— Task set —
a - Revise the passage of the chess forum excerpt that opens with "sqrt(2) = 1.414213562" and closes with "https://en.wikipedia.org/wiki/Cumul...", putting "sum" in place of "integral".
b - In the chess forum excerpt, what fraction does Tiggler say Elo used as an approximation for sqrt(2)?

— Text excerpt —
::::

Jul2817   sea otter: How about an incomplete information game where the pawns formations are controlled by a computer? This would allow more pieces on the board and a new approach for human strategists, since they could better concentrate on maneuvering their many rooks and other pieces. Part of the skill would be in the interaction between pawns and pieces on the same team. 

Jul2917
  Tiggler: <AylerKupp> Yes, I suppose you could see the game I proposed as a variant of Kriegspiel, though not one of those mentioned in the wiki article. I think it is quite a lot different, though, because each player sees all the opponent's pieces in their correct spots, except for the piece they moved last. 

Jul2917
  Tiggler: <sea otter> "pawns are the soul of chess" (who said that?), so the game you propose seems a bit soulless to me. And why is that an incomplete information game? An incomplete control game, maybe: partly a game of chance. 

Jul2917
  Tiggler: <AylerKupp> Yes, I am quite sure that Elo knew the sd should be 200*sgrt(2), but he just used 10/7 as an approximation for sqrt(2). 10/7 = 1.42857...
sqrt(2) = 1.414213562 etc
Almost exactly 1% off. 

Jul2917
  Tiggler: The "cumulative distribution" could mean the integral over any distribution, unless you specify the "cumulative normal distribution".
https://en.wikipedia.org/wiki/Cumul... 

Jul2917   sea otter: <Tiggler> For example if the human and pawnpusher both moved at the same time, 2moves per turn  a pawn move by the cpu and a piece move by the human. Keeping the moves secret from the computer by requiring it to plan out a possible sequence of pawn moves, or maybe a small group of possible moves a few turns before it actually occurs and assigning the few possible chosen plans to each possible real move by the human might lead to interesting interplay between the programs and humans. I've started playing the Bb4 winawer today, and it's interesting how the formations seem to limit scope and increase depth of calculation. There may be some implementation of the game I outlined with good aspects of the soulful pawn play in chess. For example in the winawer in one game I considered pushing my black g and h pawns, with a weak f7 pawn and f6 square, or in the sveshnikovpelikan the empty d5 square. With fourteen pawns per side these types of concessions could easily be offset by other considerations. 

Nov2717
  OhioChessFan: I think engines have had the happy, unintended consquence of getting people to think about such things. 

Dec2517
  Penguincw: Happy Holidays <Tiggler>.

::::

— Records supplied —
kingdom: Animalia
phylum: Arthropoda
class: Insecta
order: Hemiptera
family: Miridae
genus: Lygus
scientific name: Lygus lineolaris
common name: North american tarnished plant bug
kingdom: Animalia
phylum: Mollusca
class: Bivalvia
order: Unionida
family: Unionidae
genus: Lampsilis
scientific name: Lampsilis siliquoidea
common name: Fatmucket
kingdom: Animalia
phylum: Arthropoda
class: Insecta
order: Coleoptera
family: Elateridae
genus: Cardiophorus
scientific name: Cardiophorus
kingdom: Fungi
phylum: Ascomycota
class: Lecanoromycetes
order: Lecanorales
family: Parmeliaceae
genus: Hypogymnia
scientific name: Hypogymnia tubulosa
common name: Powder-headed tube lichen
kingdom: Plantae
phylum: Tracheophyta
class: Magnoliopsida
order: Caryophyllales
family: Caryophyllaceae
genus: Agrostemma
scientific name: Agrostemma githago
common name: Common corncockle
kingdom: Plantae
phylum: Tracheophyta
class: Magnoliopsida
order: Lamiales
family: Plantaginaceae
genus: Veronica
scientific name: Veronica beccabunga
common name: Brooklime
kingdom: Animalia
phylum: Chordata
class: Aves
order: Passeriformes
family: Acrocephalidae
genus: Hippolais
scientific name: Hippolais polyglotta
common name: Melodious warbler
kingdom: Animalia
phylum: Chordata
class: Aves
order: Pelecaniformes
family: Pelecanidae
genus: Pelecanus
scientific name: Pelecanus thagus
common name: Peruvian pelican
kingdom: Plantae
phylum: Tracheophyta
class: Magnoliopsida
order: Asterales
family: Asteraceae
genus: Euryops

::::

— Answers provided —
a -
sqrt(2) = 1.414213562 etc
Almost exactly 1% off. 

Jul2917
  Tiggler: The "cumulative distribution" could mean the sum over any distribution, unless you specify the "cumulative normal distribution".
https://en.wikipedia.org/wiki/Cumul...

b - 10/7